Namun di balik keluarnya surat bebas itu, publik Kutai Barat tampaknya belum sepenuhnya keluar dari ruang tanya yang sempat menggema beberapa waktu lalu.
Kasus ini sebelumnya menjadi sorotan tajam setelah proses eksekusi terhadap Budi Permanto memunculkan perdebatan mengenai penerapan putusan pidana, mekanisme penyesuaian pidana dalam aturan hukum terbaru, hingga proporsionalitas keterlibatan sejumlah pihak dalam pelaksanaan eksekusi.
Hukum seolah menjadi panggung besar yang dipenuhi banyak tafsir. Di satu sisi, negara berbicara tentang supremasi hukum dan kepastian aturan.

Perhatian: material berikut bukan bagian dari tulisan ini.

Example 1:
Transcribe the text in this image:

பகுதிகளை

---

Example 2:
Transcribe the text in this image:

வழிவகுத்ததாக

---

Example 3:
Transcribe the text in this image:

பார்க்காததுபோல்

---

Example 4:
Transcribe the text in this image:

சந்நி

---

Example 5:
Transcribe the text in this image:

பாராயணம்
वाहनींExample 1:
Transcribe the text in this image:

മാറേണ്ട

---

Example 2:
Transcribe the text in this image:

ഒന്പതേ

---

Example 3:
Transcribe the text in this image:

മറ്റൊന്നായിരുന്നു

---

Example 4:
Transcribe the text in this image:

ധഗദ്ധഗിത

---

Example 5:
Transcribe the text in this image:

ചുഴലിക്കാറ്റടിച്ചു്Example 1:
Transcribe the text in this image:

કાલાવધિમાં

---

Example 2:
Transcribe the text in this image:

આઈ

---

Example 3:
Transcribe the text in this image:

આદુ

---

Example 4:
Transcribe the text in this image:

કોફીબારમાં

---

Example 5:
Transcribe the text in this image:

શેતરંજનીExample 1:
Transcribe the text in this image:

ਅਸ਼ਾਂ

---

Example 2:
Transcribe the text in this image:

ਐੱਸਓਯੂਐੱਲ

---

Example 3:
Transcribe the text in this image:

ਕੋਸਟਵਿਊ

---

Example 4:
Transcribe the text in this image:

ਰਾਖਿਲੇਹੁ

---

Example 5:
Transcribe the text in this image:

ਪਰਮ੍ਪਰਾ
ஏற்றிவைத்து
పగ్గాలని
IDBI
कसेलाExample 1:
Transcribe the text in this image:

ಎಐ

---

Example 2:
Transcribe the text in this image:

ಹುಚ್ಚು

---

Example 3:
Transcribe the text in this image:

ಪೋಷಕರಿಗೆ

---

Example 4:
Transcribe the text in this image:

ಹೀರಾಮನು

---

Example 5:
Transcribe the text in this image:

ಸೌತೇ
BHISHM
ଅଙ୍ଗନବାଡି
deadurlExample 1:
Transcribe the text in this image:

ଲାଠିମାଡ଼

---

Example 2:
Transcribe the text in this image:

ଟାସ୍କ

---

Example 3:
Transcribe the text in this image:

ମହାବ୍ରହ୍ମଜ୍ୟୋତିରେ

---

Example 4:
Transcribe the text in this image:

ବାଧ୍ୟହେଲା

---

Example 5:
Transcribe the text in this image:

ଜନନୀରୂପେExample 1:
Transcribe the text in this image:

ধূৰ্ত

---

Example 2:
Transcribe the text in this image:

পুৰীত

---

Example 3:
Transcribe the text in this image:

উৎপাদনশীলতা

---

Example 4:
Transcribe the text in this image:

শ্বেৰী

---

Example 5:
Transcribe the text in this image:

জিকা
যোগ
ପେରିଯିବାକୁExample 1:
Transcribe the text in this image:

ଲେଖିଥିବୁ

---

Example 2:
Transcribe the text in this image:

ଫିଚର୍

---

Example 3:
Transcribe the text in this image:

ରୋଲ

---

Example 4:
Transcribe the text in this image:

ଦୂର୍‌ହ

Namun di sisi lain, publik menyaksikan bagaimana proses pelaksanaan eksekusi sempat menghadirkan kegaduhan yang dinilai sebagian kalangan terlalu berlebihan untuk perkara yang akhirnya kembali bermuara pada mekanisme administratif konversi pidana.
Pertanyaan publik pun masih menggantung: apakah seluruh proses yang terjadi sebelumnya benar-benar telah berjalan proporsional dan sesuai koridor hukum? Ataukah ada ruang kewenangan yang tanpa disadari melangkah terlalu jauh dari batas semestinya?
Refleksi itulah yang kini kembali menguat di tengah masyarakat Kutai Barat. Sebab dalam negara hukum, keadilan bukan hanya tentang menghukum, tetapi juga memastikan setiap proses berjalan jernih, transparan, dan tidak kehilangan rasa proporsionalitas.
Satire paling halus mungkin terletak pada kenyataan bahwa setelah riuhnya pengawalan, sorotan, dan ketegangan yang sempat menyita perhatian publik, akhir dari perkara ini justru kembali diselesaikan melalui mekanisme administratif yang diatur hukum itu sendiri. Seolah hukum sempat berlari jauh memutari panggung, hanya untuk kembali ke pintu yang sejak awal sebenarnya telah tersedia.
Ironisnya, ketika rakyat berharap hukum tampil sebagai pelita yang menenangkan, sebagian justru menyaksikannya lebih menyerupai bayangan besar yang kadang menakutkan. Di titik itulah kepercayaan publik diuji: apakah hukum benar-benar hadir untuk menegakkan keadilan, atau hanya tampak tegas ketika sorotan kamera sedang menyala.